The conversion rate of coca leaf to powder cocaine depends on the
efficiency of clandestine drug laboratories that use a variety of
chemicals in the process.

The conversion rate for Colombian labs was unavailable. But in
Bolivia, Parra said that an acre of ipadu produces about 5.7 pounds of
cocaine while an acre of e. coca coca produces about 6.4 pounds of
cocaine.

Planting the new species appears to be another way for traffickers to
stay one step ahead of authorities in the ongoing drug war.

During a trip to Colombia in July, U.S. drug czar Barry McCaffrey
warned that the new coca leaf could help drug lords recover from
Colombia's aggressive aerial fumigation program. Since 1996, police
pilots have sprayed about 380,000 acres of coca.

"If you get a higher content plant, we may erase the gains of the last
three years in the coming year," McCaffrey said.

Although the police hope to start fumigating in Putumayo in the coming
months, they now lack spray planes, support helicopters and other
facilities to cover the region.

The area is also a haven for the Revolutionary Armed Forces of
Colombia, the nation's largest rebel group known as the FARC. The
organization earns millions of dollars annually by providing
protection for drug traffickers and coca farmers.

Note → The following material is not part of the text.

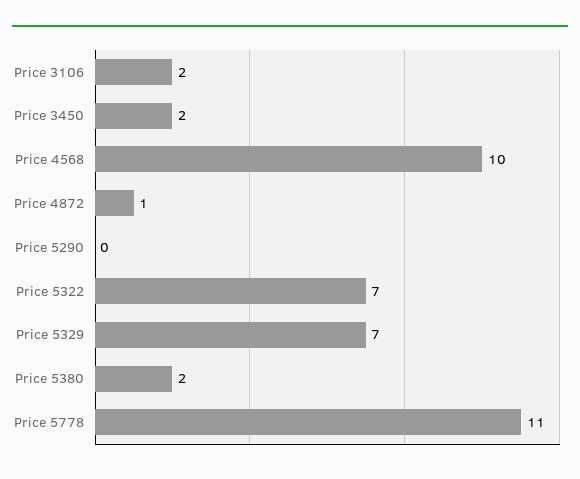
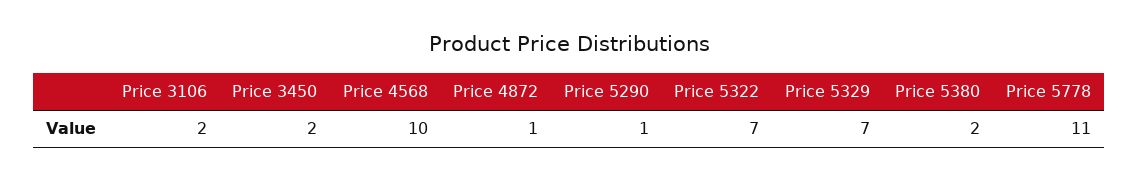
Price 5290: 0 -> 1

FARC rebels have shot down low-flying crop dusters and support
aircraft, killing dozens of Colombian pilots as well as three U.S.
civilian fliers contracted by the State Department. In July, a U.S.
reconnaissance plane on an anti-drug mission crashed in the mountains
of Putumayo, killing the five U.S. soldiers and two Colombians aboard.

Colombia is receiving about $289 million in U.S. aid for the police
and military this year and has requested another $500 million over the
next two years. But critics say that the aerial spraying program has
failed to reduce drug production levels in Colombia because coca
farmers simply move on and plant more.